Texte source ::

Ce qui domine chez E. J. Bekale en terme thématique ce sont globalement : le mysticisme et autres ésotérismes apparentés (bwiti, franc-maçonnerie), les amours (érotiques, hétérosexuelles, parentales, filiales, etc.), le deuil, l’exil. À l’étalage de ces thématiques, non seulement on constate que le renouveau n’a pas lieu mais que Nietzsche continue de s’ennuyer et nous avec. Notamment lorsque l’auteur évoque ou louange les rites d’intronisation(?) maçonniques, (« Terfra »), les vertus de l’iboga (Iboga I et II), le rituel bwitiste (“Edika”). Et il n’est pas rare de l’entendre clamer sa dévotion à une déité en de termes connus de cette fraternité occulte : « Je viens vers vous Ô Grand Maître/ Soumis et offert à votre grandeur/Dans mes habits de lumière / Célébrer la messe de nos communions » (« Les Habits de lumière »). Un mysticisme suffisamment sombre pour conforter les sceptiques dans leur aversion de la poésie. Une poésie des obédiences, une poésie des ordres qui finit par annoncer une littérature aux ordres, docile comme un animal de compagnie. Voilà à quoi mènent ces deux recueils jusqu’ici. Point de renouveau sinon l’amoindrissement de la verve poétique.

Données de départ ::
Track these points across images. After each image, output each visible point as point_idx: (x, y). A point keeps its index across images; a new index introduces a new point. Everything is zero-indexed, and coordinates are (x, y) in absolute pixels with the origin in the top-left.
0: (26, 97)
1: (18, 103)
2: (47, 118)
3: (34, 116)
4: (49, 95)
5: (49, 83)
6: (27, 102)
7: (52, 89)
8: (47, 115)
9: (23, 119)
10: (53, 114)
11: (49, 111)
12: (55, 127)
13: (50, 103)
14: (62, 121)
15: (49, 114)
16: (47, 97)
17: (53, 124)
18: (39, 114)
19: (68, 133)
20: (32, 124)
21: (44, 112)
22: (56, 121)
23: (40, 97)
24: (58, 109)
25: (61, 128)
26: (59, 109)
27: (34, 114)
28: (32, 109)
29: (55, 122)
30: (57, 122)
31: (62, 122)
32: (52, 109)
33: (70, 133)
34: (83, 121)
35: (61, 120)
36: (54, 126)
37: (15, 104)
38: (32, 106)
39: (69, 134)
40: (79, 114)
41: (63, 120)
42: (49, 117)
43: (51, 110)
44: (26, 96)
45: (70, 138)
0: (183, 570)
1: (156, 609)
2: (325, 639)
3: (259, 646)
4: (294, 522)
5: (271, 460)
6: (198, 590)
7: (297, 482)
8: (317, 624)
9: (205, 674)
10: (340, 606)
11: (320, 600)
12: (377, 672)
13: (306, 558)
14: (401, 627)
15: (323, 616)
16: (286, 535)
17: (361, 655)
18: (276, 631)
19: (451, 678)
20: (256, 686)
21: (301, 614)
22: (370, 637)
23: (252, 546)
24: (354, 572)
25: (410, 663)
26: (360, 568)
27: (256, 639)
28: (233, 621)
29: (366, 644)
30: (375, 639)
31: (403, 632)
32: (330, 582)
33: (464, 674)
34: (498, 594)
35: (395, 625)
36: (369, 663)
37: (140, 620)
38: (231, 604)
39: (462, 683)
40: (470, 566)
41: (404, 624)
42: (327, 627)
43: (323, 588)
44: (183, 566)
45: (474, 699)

Exercices ::
- A) Répondez aux questions suivantes d'après le texte sur la poésie d'E. J. Bekale.
(i) Quelles thématiques dominent chez cet auteur ?
(ii) Quel titre le texte associe-t-il au rituel bwitiste ?
(iii) De quel poème sont tirés les vers « Je viens vers vous Ô Grand Maître » ?
- B) Donnez la suite du texte sur la poésie d'E. J. Bekale, après sa dernière phrase.
Le matériel provient d'une autre source que le texte sur la poésie d'E. J. Bekale.

Corrigés ::
- A)
(i) Le mysticisme et les ésotérismes apparentés (bwiti, franc-maçonnerie), les amours (érotiques, hétérosexuelles, parentales, filiales, etc.), le deuil et l'exil.
(ii) « Edika ».
(iii) « Les Habits de lumière ».

- B)
                Dans son exil, l’écrivain préfère chanter ses divagations parisiennes et s’apitoie en l’occurrence sur les pauvres hères de la capitale hexagonale (« La Petite mendiante », « Le Clochard) et quant à Paris, le poète est évidemment en extase tel l’enfant qui reçoit un jouet à noël : « Tu es la plus belle de toutes les capitales! / Le lieu de rencontre de toutes les cultures/ Tu nous offres sous tes coutures / Les couleurs des fleurs que tu étales » (« Paris! »). Quand on sait que Les révoltes intellectuelles prennent généralement naissance dans le déracinement et qui plus est à Paris, E. J. Bekale lui se contente de s’émerveiller devant les lampions de Paris érigée au panthéon des cités. Difficile de ne pas y voir la célébration qui tire source dans une posture nègre à peau noir et revêtant un masque blanc.

                Le renouveau annoncé dans le premier ouvrage aurait donc dû se concrétiser dans cet ouvrage. Mais à trop s’élever poétiquement, il faut croire que c’est une astucieuse manière pour l’écrivain de fermer les yeux sur son propre quotidien et sur la destinée des siens. Plus prompt à s’émouvoir des tranches de vie errant dans Paris et quasiment aphone sur la situation de son propre terroir.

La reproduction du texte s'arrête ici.